Wednesday, February 11, 2009

Bank of America’s Bernstein Says Bank Plan Won’t Work (Update2)

By Lynn Thomasson

Feb. 11 (Bloomberg) -- The U.S. Treasury’s bank-rescue plan won’t repair the financial system or revive credit markets, Bank of America Corp. strategist Richard Bernstein said as he recommended avoiding the industry’s shares.

Treasury Secretary Timothy Geithner pledged up to $2 trillion in government financing yesterday for programs aimed at spurring new lending and addressing mortgage assets that are difficult to value. The government’s prior measures to prop up financial institutions included backing $118 billion of Bank of America’s assets and injecting $45 billion into the Charlotte, North Carolina-based bank after it bought Merrill Lynch & Co.

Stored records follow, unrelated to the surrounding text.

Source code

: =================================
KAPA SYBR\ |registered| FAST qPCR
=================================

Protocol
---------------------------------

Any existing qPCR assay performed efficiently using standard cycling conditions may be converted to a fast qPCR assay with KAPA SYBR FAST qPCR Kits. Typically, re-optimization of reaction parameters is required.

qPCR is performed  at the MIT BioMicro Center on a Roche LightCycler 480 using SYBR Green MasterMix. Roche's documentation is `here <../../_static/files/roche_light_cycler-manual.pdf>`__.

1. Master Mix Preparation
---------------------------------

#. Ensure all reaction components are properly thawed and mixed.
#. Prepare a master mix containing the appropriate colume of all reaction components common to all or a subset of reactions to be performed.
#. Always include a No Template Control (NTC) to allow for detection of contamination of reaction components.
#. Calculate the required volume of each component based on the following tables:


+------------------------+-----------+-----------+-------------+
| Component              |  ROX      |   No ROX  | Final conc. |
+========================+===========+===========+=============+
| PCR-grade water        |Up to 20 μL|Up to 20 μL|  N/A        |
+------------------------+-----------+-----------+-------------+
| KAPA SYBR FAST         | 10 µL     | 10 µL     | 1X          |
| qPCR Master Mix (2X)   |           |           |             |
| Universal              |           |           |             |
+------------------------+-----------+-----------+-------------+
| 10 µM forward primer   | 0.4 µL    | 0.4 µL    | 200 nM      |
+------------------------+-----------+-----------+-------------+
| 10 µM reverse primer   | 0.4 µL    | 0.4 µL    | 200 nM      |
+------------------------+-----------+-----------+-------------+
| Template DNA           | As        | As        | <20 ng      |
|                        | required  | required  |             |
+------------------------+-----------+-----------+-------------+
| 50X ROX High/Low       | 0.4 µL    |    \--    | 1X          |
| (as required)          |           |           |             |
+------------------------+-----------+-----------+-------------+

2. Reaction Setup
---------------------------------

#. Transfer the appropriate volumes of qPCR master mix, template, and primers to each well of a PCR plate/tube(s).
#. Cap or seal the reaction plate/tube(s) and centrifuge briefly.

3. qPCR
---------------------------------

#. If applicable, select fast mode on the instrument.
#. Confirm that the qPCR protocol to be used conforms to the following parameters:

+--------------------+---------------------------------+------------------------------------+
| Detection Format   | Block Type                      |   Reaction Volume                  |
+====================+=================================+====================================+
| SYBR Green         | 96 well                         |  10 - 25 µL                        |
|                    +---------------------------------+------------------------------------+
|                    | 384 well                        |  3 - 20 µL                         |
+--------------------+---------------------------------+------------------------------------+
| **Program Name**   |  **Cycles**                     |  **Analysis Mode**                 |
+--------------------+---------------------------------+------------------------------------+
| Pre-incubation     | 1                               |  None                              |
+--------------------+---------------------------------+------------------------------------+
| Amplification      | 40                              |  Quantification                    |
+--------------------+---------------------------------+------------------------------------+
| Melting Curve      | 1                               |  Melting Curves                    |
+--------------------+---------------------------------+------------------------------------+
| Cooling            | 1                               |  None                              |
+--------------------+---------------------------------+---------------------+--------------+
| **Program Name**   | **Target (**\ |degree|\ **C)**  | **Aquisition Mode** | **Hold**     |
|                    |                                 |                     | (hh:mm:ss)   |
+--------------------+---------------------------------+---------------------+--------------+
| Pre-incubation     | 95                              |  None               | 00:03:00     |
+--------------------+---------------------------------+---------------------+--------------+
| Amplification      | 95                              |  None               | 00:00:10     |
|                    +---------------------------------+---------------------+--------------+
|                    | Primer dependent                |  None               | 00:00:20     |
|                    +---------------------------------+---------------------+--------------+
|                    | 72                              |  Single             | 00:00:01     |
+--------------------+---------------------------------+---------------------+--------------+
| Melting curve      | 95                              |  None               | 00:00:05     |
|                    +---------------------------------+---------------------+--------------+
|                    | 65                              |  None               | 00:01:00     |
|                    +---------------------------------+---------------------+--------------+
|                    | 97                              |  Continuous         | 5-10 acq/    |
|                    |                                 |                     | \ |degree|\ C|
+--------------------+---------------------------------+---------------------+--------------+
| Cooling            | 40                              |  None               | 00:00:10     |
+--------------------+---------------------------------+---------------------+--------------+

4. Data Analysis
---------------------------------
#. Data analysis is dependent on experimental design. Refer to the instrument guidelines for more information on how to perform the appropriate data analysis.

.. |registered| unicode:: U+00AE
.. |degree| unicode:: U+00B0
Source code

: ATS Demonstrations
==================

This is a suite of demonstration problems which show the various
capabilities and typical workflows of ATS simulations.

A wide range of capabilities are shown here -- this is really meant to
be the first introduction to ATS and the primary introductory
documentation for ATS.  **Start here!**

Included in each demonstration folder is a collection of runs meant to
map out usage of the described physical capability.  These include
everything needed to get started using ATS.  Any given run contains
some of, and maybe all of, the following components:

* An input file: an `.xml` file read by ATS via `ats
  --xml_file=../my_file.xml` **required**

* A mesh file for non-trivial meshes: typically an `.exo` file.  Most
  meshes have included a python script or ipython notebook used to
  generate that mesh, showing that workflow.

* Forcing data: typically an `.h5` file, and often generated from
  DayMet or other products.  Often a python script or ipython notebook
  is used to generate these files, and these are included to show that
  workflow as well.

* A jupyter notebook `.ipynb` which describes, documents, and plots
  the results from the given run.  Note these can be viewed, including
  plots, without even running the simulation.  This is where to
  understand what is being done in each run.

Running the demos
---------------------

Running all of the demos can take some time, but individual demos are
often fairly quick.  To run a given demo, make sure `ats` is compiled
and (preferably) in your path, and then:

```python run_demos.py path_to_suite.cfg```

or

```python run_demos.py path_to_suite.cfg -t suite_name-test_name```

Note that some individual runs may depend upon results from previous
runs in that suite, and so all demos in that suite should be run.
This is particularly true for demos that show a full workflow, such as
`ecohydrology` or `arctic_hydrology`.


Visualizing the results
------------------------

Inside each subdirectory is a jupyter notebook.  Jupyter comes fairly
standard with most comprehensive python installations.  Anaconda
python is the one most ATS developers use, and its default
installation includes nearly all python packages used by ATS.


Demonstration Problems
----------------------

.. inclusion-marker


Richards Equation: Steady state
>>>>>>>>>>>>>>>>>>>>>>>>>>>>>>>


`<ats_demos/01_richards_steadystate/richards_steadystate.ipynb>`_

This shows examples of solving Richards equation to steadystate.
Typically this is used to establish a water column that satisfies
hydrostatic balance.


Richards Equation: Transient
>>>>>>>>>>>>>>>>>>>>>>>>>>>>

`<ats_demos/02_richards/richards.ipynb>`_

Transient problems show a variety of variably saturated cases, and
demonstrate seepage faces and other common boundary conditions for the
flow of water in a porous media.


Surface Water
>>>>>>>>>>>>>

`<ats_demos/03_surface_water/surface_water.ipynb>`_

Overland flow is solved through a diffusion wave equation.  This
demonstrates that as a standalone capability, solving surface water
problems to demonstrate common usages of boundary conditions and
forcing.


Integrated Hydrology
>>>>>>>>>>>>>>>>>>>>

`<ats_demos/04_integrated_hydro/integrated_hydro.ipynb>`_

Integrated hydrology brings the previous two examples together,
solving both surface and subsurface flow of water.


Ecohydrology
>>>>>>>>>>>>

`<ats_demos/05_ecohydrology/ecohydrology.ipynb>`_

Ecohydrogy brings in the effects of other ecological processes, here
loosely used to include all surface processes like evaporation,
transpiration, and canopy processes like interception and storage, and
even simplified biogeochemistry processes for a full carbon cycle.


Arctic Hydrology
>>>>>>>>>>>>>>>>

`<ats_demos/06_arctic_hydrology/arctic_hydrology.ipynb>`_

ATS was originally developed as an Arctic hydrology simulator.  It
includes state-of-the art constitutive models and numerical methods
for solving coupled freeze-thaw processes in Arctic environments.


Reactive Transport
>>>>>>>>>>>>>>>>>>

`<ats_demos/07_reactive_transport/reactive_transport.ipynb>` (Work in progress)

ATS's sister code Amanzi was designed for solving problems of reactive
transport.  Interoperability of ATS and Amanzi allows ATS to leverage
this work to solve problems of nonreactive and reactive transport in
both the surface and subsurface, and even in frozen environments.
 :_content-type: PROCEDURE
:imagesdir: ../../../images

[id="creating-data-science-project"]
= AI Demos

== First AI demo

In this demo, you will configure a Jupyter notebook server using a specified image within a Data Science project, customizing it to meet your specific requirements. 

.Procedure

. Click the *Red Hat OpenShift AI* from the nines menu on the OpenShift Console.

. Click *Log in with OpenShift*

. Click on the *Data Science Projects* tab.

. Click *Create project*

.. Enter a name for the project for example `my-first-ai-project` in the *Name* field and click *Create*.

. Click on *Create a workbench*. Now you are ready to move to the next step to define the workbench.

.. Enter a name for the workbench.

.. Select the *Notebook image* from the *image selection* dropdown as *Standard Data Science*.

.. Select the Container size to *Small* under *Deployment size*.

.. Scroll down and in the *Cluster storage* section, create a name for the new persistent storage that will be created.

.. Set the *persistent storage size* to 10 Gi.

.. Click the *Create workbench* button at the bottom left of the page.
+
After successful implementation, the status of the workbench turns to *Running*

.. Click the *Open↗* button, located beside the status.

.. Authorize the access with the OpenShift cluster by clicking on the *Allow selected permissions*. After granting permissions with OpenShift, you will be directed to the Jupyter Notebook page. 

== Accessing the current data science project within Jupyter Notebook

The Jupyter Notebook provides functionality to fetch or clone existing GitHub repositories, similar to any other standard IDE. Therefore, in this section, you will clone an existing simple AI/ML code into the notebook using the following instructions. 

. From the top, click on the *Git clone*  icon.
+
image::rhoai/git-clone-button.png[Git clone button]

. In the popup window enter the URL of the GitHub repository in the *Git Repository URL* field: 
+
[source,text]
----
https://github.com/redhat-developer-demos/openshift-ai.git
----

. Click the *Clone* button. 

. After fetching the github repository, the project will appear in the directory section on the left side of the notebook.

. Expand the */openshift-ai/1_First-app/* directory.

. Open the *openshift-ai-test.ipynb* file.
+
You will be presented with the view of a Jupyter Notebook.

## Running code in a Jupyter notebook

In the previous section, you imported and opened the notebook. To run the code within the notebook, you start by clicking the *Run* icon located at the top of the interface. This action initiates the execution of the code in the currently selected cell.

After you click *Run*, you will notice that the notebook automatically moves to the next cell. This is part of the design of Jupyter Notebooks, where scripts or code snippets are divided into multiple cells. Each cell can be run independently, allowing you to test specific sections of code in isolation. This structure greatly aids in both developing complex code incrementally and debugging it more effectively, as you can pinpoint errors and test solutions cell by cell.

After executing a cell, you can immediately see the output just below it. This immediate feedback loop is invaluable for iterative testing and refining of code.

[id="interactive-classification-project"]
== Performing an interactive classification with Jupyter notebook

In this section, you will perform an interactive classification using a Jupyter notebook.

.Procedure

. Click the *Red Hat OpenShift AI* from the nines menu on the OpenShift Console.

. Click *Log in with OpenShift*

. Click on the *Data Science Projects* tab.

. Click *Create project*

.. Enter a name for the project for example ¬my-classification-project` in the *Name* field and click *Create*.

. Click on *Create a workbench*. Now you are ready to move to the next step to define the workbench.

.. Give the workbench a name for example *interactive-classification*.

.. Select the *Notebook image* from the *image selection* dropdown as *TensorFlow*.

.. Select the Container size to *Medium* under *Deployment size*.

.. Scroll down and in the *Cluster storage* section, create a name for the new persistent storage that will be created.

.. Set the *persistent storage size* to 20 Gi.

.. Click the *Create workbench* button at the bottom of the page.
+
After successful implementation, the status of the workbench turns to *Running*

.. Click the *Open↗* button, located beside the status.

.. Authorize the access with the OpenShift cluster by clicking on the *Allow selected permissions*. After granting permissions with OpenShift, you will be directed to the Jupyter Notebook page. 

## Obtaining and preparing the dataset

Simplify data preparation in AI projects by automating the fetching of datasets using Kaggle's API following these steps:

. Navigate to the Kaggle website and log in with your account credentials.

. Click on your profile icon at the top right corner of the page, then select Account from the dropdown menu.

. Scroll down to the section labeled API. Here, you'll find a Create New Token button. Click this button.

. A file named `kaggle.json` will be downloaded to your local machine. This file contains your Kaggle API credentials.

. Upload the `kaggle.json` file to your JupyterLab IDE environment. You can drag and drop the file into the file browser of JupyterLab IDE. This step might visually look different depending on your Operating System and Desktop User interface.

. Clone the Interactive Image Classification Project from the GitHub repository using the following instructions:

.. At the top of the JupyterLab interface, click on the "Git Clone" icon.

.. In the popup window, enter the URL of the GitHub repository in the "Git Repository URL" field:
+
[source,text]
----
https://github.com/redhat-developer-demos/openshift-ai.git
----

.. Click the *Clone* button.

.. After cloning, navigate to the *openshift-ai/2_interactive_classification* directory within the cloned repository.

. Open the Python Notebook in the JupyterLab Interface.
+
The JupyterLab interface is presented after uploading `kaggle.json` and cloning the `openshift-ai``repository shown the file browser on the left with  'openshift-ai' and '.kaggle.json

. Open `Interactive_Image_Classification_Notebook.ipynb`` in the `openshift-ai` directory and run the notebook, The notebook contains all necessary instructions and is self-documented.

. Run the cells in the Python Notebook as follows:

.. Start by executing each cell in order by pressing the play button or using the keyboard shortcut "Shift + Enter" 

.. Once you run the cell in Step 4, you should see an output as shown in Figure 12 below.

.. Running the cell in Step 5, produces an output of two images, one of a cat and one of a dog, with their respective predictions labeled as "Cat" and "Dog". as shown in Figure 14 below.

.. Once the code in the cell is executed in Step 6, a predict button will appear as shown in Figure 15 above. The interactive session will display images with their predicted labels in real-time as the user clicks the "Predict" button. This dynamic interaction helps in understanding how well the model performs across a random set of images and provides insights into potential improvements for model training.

“Financial stocks are likely to be as toxic to portfolio performance as banks’ assets are to their balance sheets,” New York-based Bernstein wrote in a research note. They plunged yesterday, driving the Standard & Poor’s 500 Financials Index to an 11 percent drop, on skepticism the rescue package will work.

Bernstein said the government should increase deposit insurance, seize assets, shut “large” banks and encourage takeovers.

“The history of bubbles clearly shows that the significant consolidation of the financial sector is inevitable,” the strategist wrote. “The latest Treasury program is simply another attempt to stymie the consolidation process.”

Financial shares in the Standard & Poor’s 500 Index tumbled 57 percent last year, driving the benchmark index for U.S. stocks to the steepest annual retreat since 1937.

Lehman, Merrill Lynch

Lehman Brothers Holdings Inc., once the nation’s fourth biggest securities firm, filed the largest U.S. bankruptcy in September after its shares lost almost all their value. Its rivals Merrill Lynch & Co. and Bear Stearns Cos. were forced into takeovers to avoid collapse, while Goldman Sachs Group Inc. and Morgan Stanley converted to bank holding companies as investors lost confidence in firms that depend on debt-market financing. American International Group Inc., Fannie Mae and Freddie Mac were taken over by the U.S. government.

Bernstein’s new employer, Bank of America, has plunged 57 percent in 2009. He had worked for New York-based Merrill Lynch since 1988.